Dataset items
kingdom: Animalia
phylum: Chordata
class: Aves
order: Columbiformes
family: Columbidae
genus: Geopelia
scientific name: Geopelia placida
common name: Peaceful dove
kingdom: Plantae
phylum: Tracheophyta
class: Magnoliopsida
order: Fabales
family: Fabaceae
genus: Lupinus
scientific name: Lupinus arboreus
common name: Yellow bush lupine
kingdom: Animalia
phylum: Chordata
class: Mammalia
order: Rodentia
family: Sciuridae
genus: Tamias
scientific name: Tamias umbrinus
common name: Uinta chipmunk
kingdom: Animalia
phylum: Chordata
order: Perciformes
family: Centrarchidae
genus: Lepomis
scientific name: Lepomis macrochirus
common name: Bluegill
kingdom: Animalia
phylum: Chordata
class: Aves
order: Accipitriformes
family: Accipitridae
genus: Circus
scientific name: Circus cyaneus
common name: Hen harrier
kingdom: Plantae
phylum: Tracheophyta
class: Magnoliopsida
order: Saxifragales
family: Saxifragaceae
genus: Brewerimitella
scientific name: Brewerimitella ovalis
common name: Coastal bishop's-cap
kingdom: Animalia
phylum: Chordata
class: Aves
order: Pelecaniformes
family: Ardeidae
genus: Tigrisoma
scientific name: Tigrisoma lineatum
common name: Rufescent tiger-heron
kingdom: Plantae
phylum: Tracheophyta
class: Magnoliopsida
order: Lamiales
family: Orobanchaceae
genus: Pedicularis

§ Task: Write out every line from the one containing "scientific name: Tigrisoma lineatum" through the final line of the entries as a JSON list of strings, one string per line and no blank lines.

§ Full response:
[
  "scientific name: Tigrisoma lineatum",
  "common name: Rufescent tiger-heron",
  "kingdom: Plantae",
  "phylum: Tracheophyta",
  "class: Magnoliopsida",
  "order: Lamiales",
  "family: Orobanchaceae",
  "genus: Pedicularis"
]